Until then, transgender women players "are unable to play in sanctioned women's international rugby league matches," said a statement from the 13-a-side game's governing body, the International Rugby League.

The decision means transgender athletes will be banned from this year's Women's Rugby League World Cup in England in November.

Rugby league authorities cited the International Olympic Committee's decision last year that each sport should determine how athletes might be at a "disproportionate advantage".

"The IRL reaffirms its belief that rugby league is a game for all and that anyone and everyone can play our sport," it said.

The sport said it had a responsibility to balance each player's right to take part against the perceived risk to other players "and to ensure all are given a fair hearing".

- 'Inclusion policy in 2023' -

The governing body said it would work with the eight nations taking part in the Women's Rugby League World Cup for a "future trans women inclusion policy in 2023", taking into account the "unique characteristics" of rugby league.

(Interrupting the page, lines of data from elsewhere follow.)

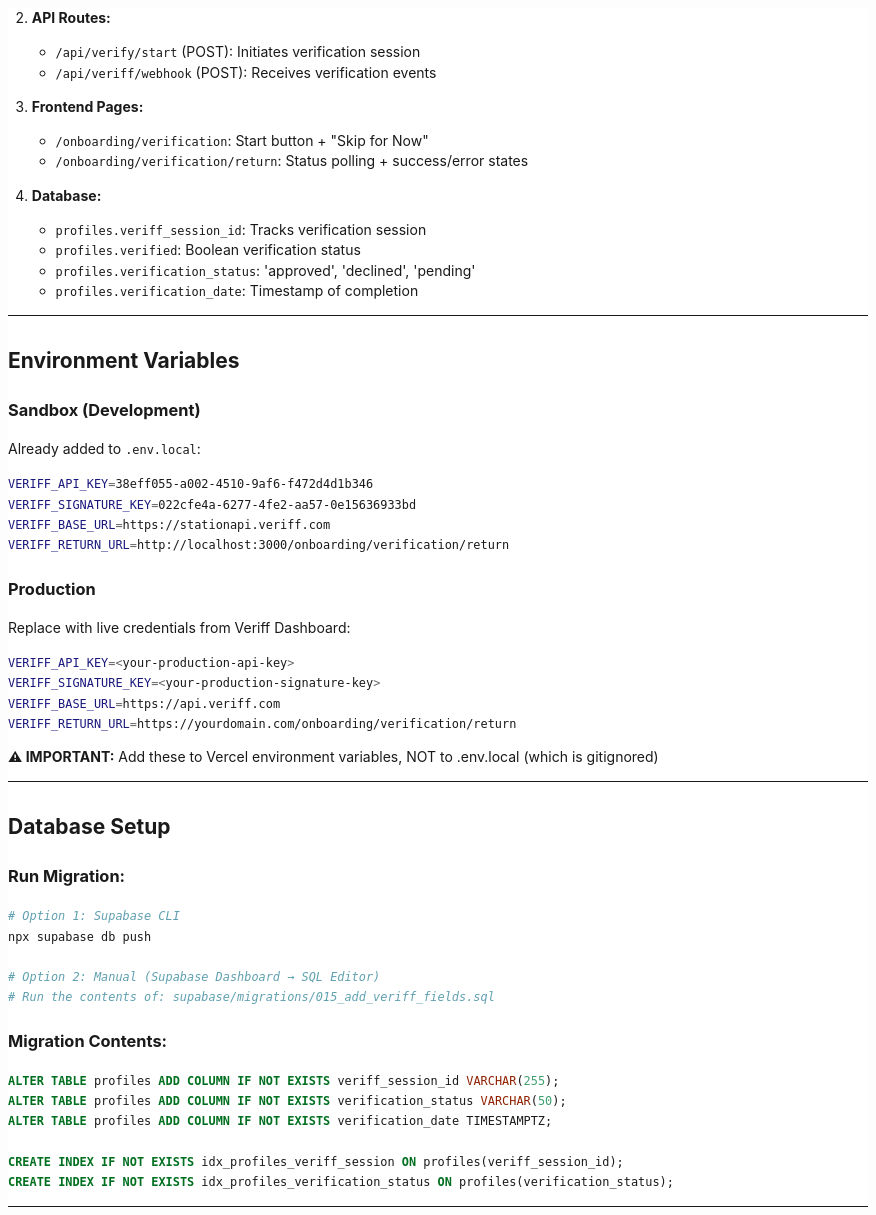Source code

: 2. **API Routes:**
   - `/api/verify/start` (POST): Initiates verification session
   - `/api/veriff/webhook` (POST): Receives verification events

3. **Frontend Pages:**
   - `/onboarding/verification`: Start button + "Skip for Now"
   - `/onboarding/verification/return`: Status polling + success/error states

4. **Database:**
   - `profiles.veriff_session_id`: Tracks verification session
   - `profiles.verified`: Boolean verification status
   - `profiles.verification_status`: 'approved', 'declined', 'pending'
   - `profiles.verification_date`: Timestamp of completion

---

## Environment Variables

### Sandbox (Development)
Already added to `.env.local`:
```bash
VERIFF_API_KEY=38eff055-a002-4510-9af6-f472d4d1b346
VERIFF_SIGNATURE_KEY=022cfe4a-6277-4fe2-aa57-0e15636933bd
VERIFF_BASE_URL=https://stationapi.veriff.com
VERIFF_RETURN_URL=http://localhost:3000/onboarding/verification/return
```

### Production
Replace with live credentials from Veriff Dashboard:
```bash
VERIFF_API_KEY=<your-production-api-key>
VERIFF_SIGNATURE_KEY=<your-production-signature-key>
VERIFF_BASE_URL=https://api.veriff.com
VERIFF_RETURN_URL=https://yourdomain.com/onboarding/verification/return
```

**⚠️ IMPORTANT:** Add these to Vercel environment variables, NOT to .env.local (which is gitignored)

---

## Database Setup

### Run Migration:
```bash
# Option 1: Supabase CLI
npx supabase db push

# Option 2: Manual (Supabase Dashboard → SQL Editor)
# Run the contents of: supabase/migrations/015_add_veriff_fields.sql
```

### Migration Contents:
```sql
ALTER TABLE profiles ADD COLUMN IF NOT EXISTS veriff_session_id VARCHAR(255);
ALTER TABLE profiles ADD COLUMN IF NOT EXISTS verification_status VARCHAR(50);
ALTER TABLE profiles ADD COLUMN IF NOT EXISTS verification_date TIMESTAMPTZ;

CREATE INDEX IF NOT EXISTS idx_profiles_veriff_session ON profiles(veriff_session_id);
CREATE INDEX IF NOT EXISTS idx_profiles_verification_status ON profiles(verification_status);
```

---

Swimming's governing body FINA made its decision to exclude transgender swimmers from women's races after setting up legal, medical and athletes' committees to examine the issue.

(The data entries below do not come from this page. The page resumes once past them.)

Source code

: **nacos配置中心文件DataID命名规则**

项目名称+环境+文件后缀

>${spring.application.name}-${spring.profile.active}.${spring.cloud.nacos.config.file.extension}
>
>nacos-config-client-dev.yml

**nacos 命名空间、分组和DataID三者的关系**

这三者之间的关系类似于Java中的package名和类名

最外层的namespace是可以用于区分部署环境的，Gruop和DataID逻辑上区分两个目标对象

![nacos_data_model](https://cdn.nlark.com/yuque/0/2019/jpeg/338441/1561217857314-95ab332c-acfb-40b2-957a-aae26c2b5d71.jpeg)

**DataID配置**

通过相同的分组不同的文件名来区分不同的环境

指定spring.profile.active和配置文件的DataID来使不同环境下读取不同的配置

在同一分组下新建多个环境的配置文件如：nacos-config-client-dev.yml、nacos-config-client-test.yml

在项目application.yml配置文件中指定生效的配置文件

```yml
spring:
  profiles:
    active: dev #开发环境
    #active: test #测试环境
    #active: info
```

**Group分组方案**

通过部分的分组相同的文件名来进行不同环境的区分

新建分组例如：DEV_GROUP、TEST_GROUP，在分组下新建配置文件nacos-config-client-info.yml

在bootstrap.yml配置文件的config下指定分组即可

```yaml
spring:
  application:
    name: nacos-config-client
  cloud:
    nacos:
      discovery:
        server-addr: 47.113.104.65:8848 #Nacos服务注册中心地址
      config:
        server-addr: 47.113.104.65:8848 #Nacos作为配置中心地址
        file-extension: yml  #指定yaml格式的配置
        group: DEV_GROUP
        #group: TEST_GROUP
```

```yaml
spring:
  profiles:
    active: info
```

FINA decided that male-to-female transgender athletes could only join women's races if they had not experienced any part of male puberty.

FINA said its medical committee found that males acquired advantages in puberty, including in the size of their organs and bones, that were not lost in hormone suppression.

World Athletics president Sebastian Coe has hinted track and field could follow swimming in bringing in a tougher policy on transgender athletes competing in women's events.

"My responsibility is to protect the integrity of women's sport and we take that very seriously, and if it means that we have to make adjustments to protocols going forward, we will," said Coe, who was present in Budapest at the swimming world championships on Sunday.

"I've always made it clear: if we ever get pushed into a corner to that point where we're making a judgement about fairness or inclusion, I will always fall down on the side of fairness."

Coe said biology "trumps gender" and that athletics would continue to review its rules in line with this.

Under World Athletics rules, transgender women have to show they have low testosterone levels for at least 12 months before competition.

Cycling's governing body, the UCI, has also toughened its rules on transgender eligibility by doubling the time period before a rider transitioning from male to female can compete.